I began rummaging through old sock drawers, school mementos and other things of my childhood that would hopefully link up to the idea that I want to work in development, or at the very least give me inspiration to write about something.
I found what I was looking for. They were small round cardboard badges with the word ‘LAMP’ written at the back in capitals, with the front of each decorated with a stick figure doing something different like swimming, or lighting a fire or eating. It didn’t take me long at all to recollect that LAMP stood for learning association movement programme, a string of the longest and most intellectual sounding words I knew at the time. LAMP was more than that though; it was a ‘club’ that I had conned my neighborhood friends into joining, and participating in, and it aimed (if I can be bold enough to say so) at teaching people essential life skills so that, no joke, they could develop themselves. Hence the eating and the fire and the swimming. I think I’d borrowed the idea from all the Hollywood movies I’d watched about little kids going off to camp, but not having the same in India, I tried to set one up . The club dwindled out due to lack of support, and probably more because we’d reached that age where the boys wouldn’t play with the girls and vice versa.
The next time, during the course of my youth that I can truly say that I thought about development as a career option was during my visit to a small city called dindigul as a part of the state football team.
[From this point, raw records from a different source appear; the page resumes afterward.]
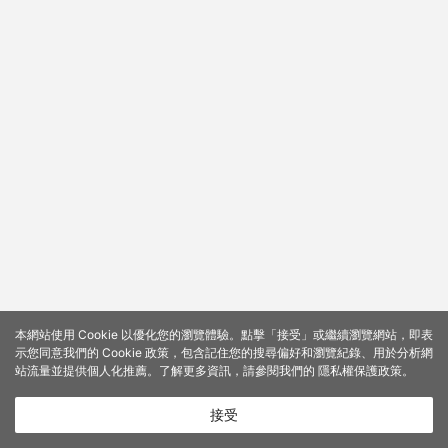
本網站使用 Cookie 以優化您的瀏覽體驗。點擊「接受」或繼續瀏覽網站，即表
示您同意我們的 Cookie 政策，包含記住您的搜尋偏好和瀏覽紀錄、用於分析網
站流量並提供個人化推薦。了解更多資訊，請參閱我們的
隱私權保護政策
。
接受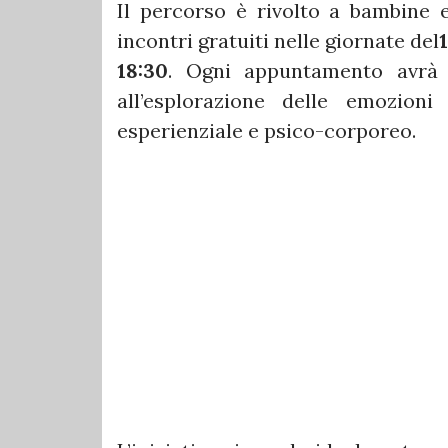
Il percorso è rivolto a bambine 
incontri gratuiti nelle giornate del
18:30
. Ogni appuntamento avrà 
all’esplorazione delle emozion
esperienziale e psico-corporeo.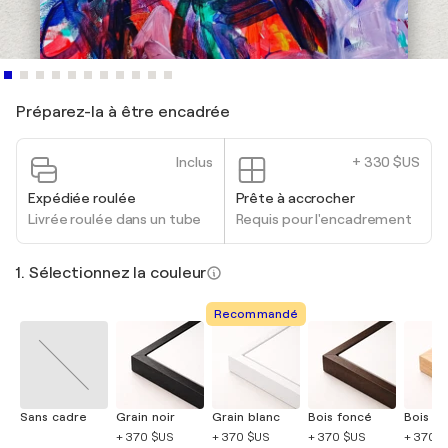
Préparez-la à être encadrée
Inclus
+ 330 $US
Expédiée roulée
Prête à accrocher
Livrée roulée dans un tube
Requis pour l'encadrement
1. Sélectionnez la couleur
Recommandé
Sans cadre
Grain noir
Grain blanc
Bois foncé
Bois cla
+ 370 $US
+ 370 $US
+ 370 $US
+ 370 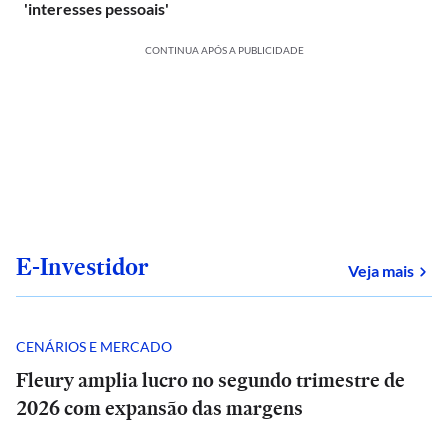
'interesses pessoais'
CONTINUA APÓS A PUBLICIDADE
E-Investidor
sob
Veja mais
CENÁRIOS E MERCADO
Fleury amplia lucro no segundo trimestre de
2026 com expansão das margens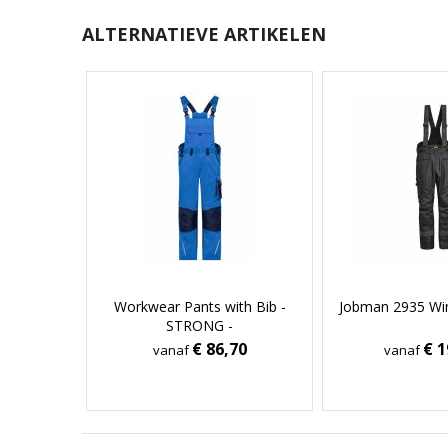
ALTERNATIEVE ARTIKELEN
Workwear Pants with Bib -
Jobman 2935 Win
STRONG -
€ 86,70
€ 1
vanaf
vanaf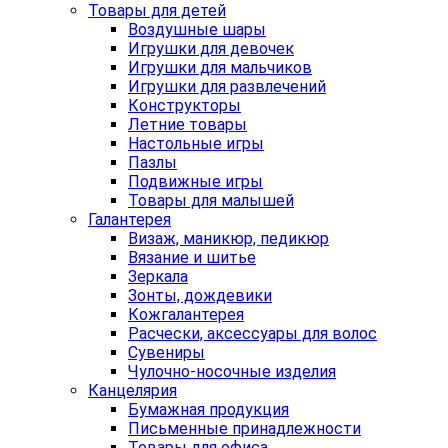
Товары для детей
Воздушные шары
Игрушки для девочек
Игрушки для мальчиков
Игрушки для развлечений
Конструкторы
Летние товары
Настольные игры
Пазлы
Подвижные игры
Товары для малышей
Галантерея
Визаж, маникюр, педикюр
Вязание и шитье
Зеркала
Зонты, дождевики
Кожгалантерея
Расчески, аксессуары для волос
Сувениры
Чулочно-носочные изделия
Канцелярия
Бумажная продукция
Письменные принадлежности
Товары для офиса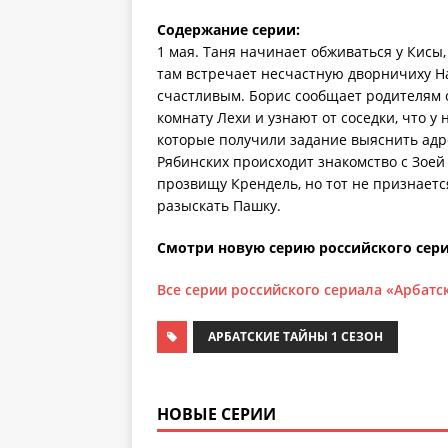
Содержание серии:
1 мая. Таня начинает обживаться у Кисы
там встречает несчастную дворничиху На
счастливым. Борис сообщает родителям о
комнату Лехи и узнают от соседки, что у
которые получили задание выяснить адрес
Рябинских происходит знакомство с Зоей
прозвищу Крендель, но тот не признаетс
разыскать Пашку.
Смотри новую серию российского сери
Все серии российского сериала «Арбатс
АРБАТСКИЕ ТАЙНЫ 1 СЕЗОН
НОВЫЕ СЕРИИ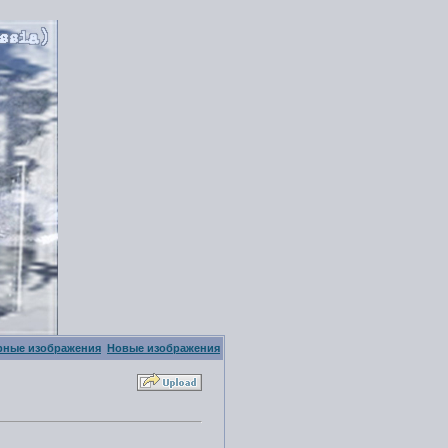
рные изображения
Новые изображения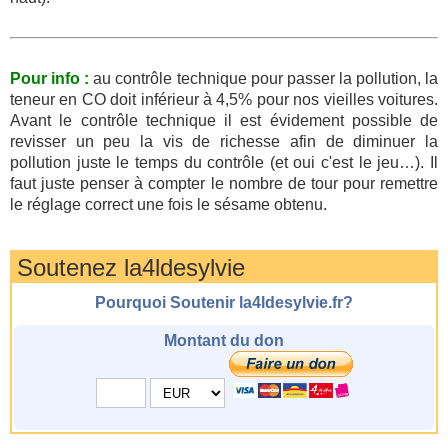
Pour info :
au contrôle technique pour passer la pollution, la
teneur en CO doit inférieur à 4,5% pour nos vieilles voitures.
Avant le contrôle technique il est évidement possible de
revisser un peu la vis de richesse afin de diminuer la
pollution juste le temps du contrôle (et oui c'est le jeu…). Il
faut juste penser à compter le nombre de tour pour remettre
le réglage correct une fois le sésame obtenu.
Soutenez la4ldesylvie
Pourquoi Soutenir la4ldesylvie.fr?
Montant du don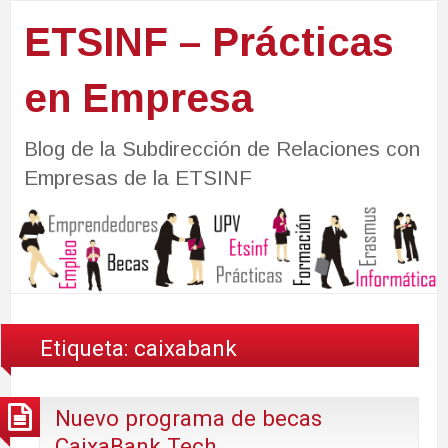
ETSINF – Prácticas
en Empresa
Blog de la Subdirección de Relaciones con
Empresas de la ETSINF
Etiqueta:
caixabank
Nuevo programa de becas
CaixaBank Tech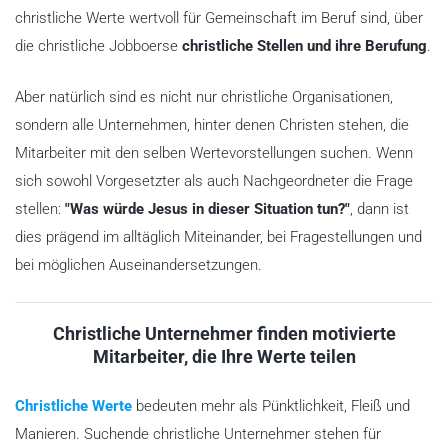
christliche Werte wertvoll für Gemeinschaft im Beruf sind, über
die christliche Jobboerse
christliche Stellen und ihre Berufung
.
Aber natürlich sind es nicht nur christliche Organisationen,
sondern alle Unternehmen, hinter denen Christen stehen, die
Mitarbeiter mit den selben Wertevorstellungen suchen. Wenn
sich sowohl Vorgesetzter als auch Nachgeordneter die Frage
stellen:
"Was würde Jesus in dieser Situation tun?"
, dann ist
dies prägend im alltäglich Miteinander, bei Fragestellungen und
bei möglichen Auseinandersetzungen.
Christliche Unternehmer finden motivierte
Mitarbeiter, die Ihre Werte teilen
Christliche Werte
bedeuten mehr als Pünktlichkeit, Fleiß und
Manieren. Suchende christliche Unternehmer stehen für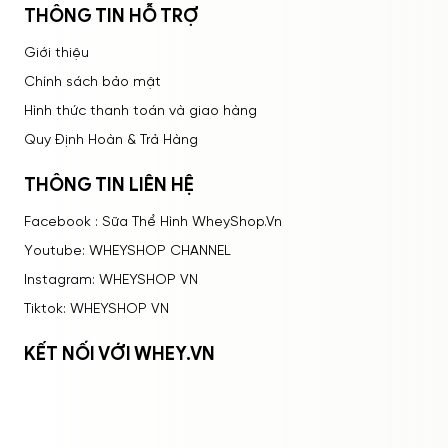
THÔNG TIN HỖ TRỢ
Giới thiệu
Chính sách bảo mật
Hình thức thanh toán và giao hàng
Quy Định Hoàn & Trả Hàng
THÔNG TIN LIÊN HỆ
Facebook : Sữa Thể Hình WheyShop.Vn
Youtube: WHEYSHOP CHANNEL
Instagram: WHEYSHOP VN
Tiktok: WHEYSHOP VN
KẾT NỐI VỚI WHEY.VN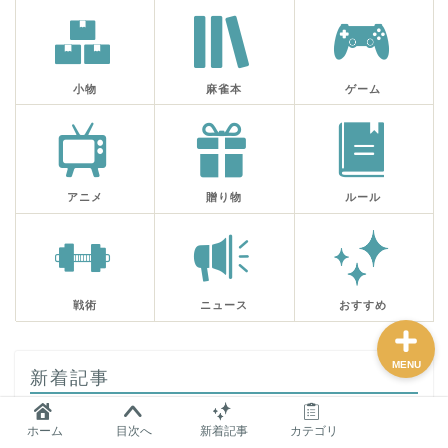
麻雀グッズ研究所のサイ
トマップ
小物
麻雀本
ゲーム
問い合わせ
プロフィール
アニメ
贈り物
ルール
おすすめ
戦術
ニュース
おすすめ
MENU
新着記事
ホーム
目次へ
新着記事
カテゴリ
遊研堂さんのもう１つの新作「デジタル麻雀システ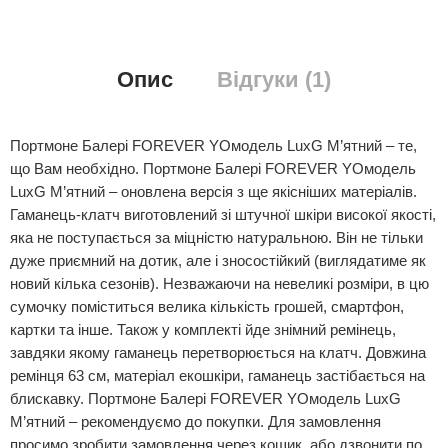
Опис
Відгуки (1)
Портмоне Балері FOREVER YOмодель LuxG М’ятний – те,
що Вам необхідно. Портмоне Балері FOREVER YOмодель
LuxG М’ятний – оновлена версія з ще якісніших матеріалів.
Гаманець-клатч виготовлений зі штучної шкіри високої якості,
яка не поступається за міцністю натуральною. Він не тільки
дуже приємний на дотик, але і зносостійкий (виглядатиме як
новий кілька сезонів). Незважаючи на невеликі розміри, в цю
сумочку поміститься велика кількість грошей, смартфон,
картки та інше. Також у комплекті йде знімний ремінець,
завдяки якому гаманець перетворюється на клатч. Довжина
ремінця 63 см, матеріал екошкіри, гаманець застібається на
блискавку. Портмоне Балері FOREVER YOмодель LuxG
М’ятний – рекомендуємо до покупки. Для замовлення
просимо зробити замовлення через кошик, або дзвонити по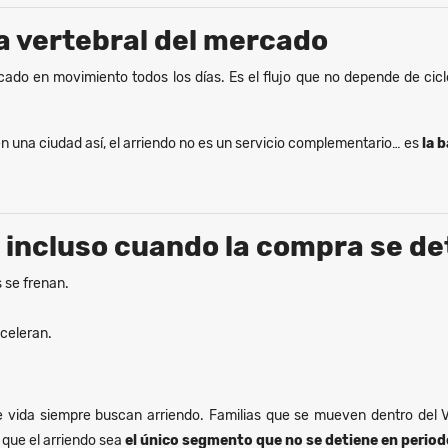
a vertebral del mercado
rcado en movimiento todos los días. Es el flujo que no depende de cic
n una ciudad así, el arriendo no es un servicio complementario… es
la 
e incluso cuando la compra se de
 se frenan.
celeran.
de vida siempre buscan arriendo. Familias que se mueven dentro del 
que el arriendo sea
el único segmento que no se detiene en period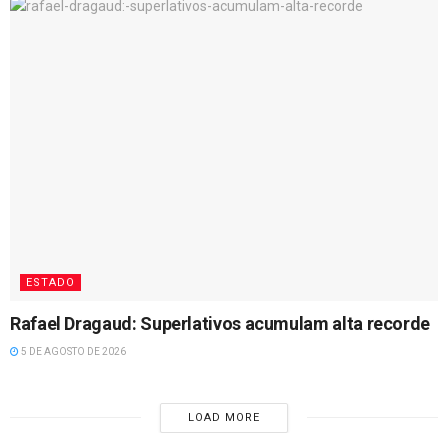
ESTADO
Rafael Dragaud: Superlativos acumulam alta recorde
5 DE AGOSTO DE 2026
LOAD MORE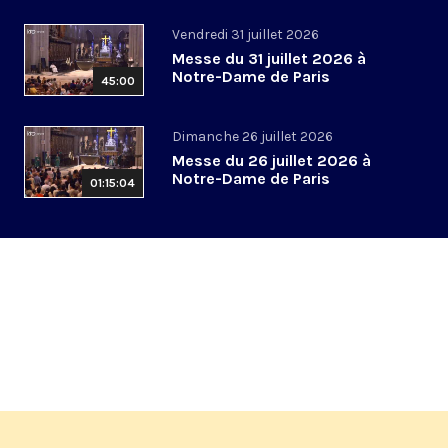
Vendredi 31 juillet 2026
Messe du 31 juillet 2026 à
Notre-Dame de Paris
45:00
Dimanche 26 juillet 2026
Messe du 26 juillet 2026 à
Notre-Dame de Paris
01:15:04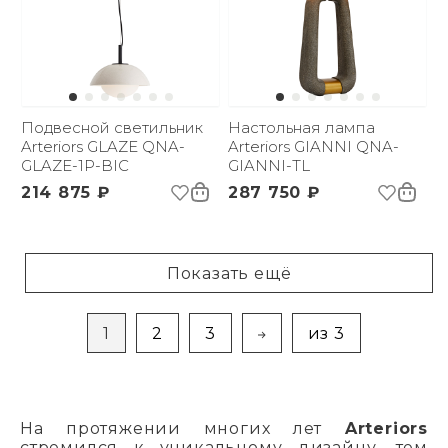
Подвесной светильник
Настольная лампа
Arteriors GLAZE QNA-
Arteriors GIANNI QNA-
GLAZE-1P-BIC
GIANNI-TL
214 875 ₽
287 750 ₽
Показать ещё
1
2
3
из 3
На протяжении многих лет
Arteriors
стремился к уникальному дизайну, тем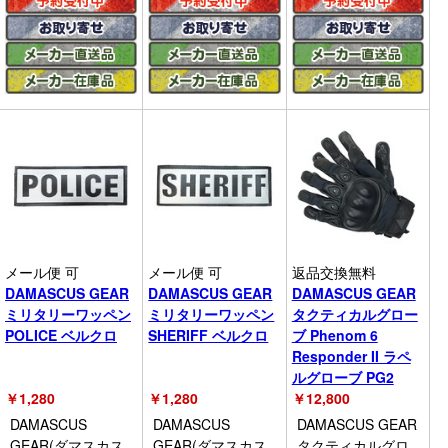
メール便 可
メール便 可
返品交換無料
DAMASCUS GEAR
DAMASCUS GEAR
DAMASCUS GEAR
ミリタリーワッペン
ミリタリーワッペン
タクティカルグロー
POLICE ベルクロ
SHERIFF ベルクロ
ブ Phenom 6
Responder II ラペ
ルグローブ PG2
￥
1,280
￥
1,280
￥
12,800
DAMASCUS
DAMASCUS
DAMASCUS GEAR
GEAR(ダマスカス
GEAR(ダマスカス
タクティカルグロ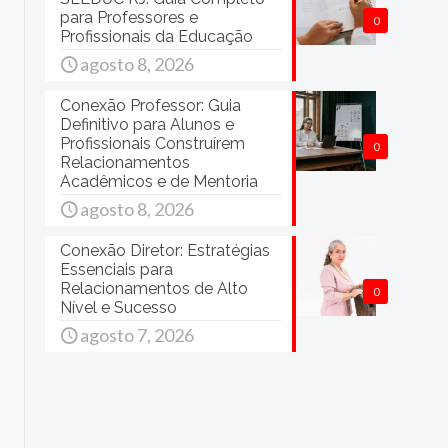
para Professores e
0
Profissionais da Educação
agosto 8, 2026
Conexão Professor: Guia
Definitivo para Alunos e
Profissionais Construírem
0
Relacionamentos
Acadêmicos e de Mentoria
agosto 8, 2026
Conexão Diretor: Estratégias
Essenciais para
Relacionamentos de Alto
0
Nível e Sucesso
agosto 7, 2026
We were representing Delhi at the girls Under 17 football nationals, and the host of this tournament so greatly important for us was a mere speck on the map in Tamil Nadu. I remember when the train halted at the station in Dindigul. I’d never before been to such a remote city (if I can call it that), and I remember at that precise moment realizing the differences between the big cities and the rest of India. It was perhaps a long awaited revelation, something that should have struck me before. Travelling by train in India takes you through many remote regions, and you can catch a glimpse of farmers in their paddy fields and their broken down shacks. It takes a while to register that that is all they have. While I don’t doubt their happiness, it sometimes affects me when I picture the differences between the farmer in modern India and the farmer in Europe. I passed by a lot of farms while living in france, and the comparison between the two was stark. So when questioned about my motivation for working in development I am often slightly uncomfortable. I don’t wish to sound patronizing and pretentious and argue that I want to work in development to make a difference to the vast majority of people in my country, but actually, my idea is simply just that.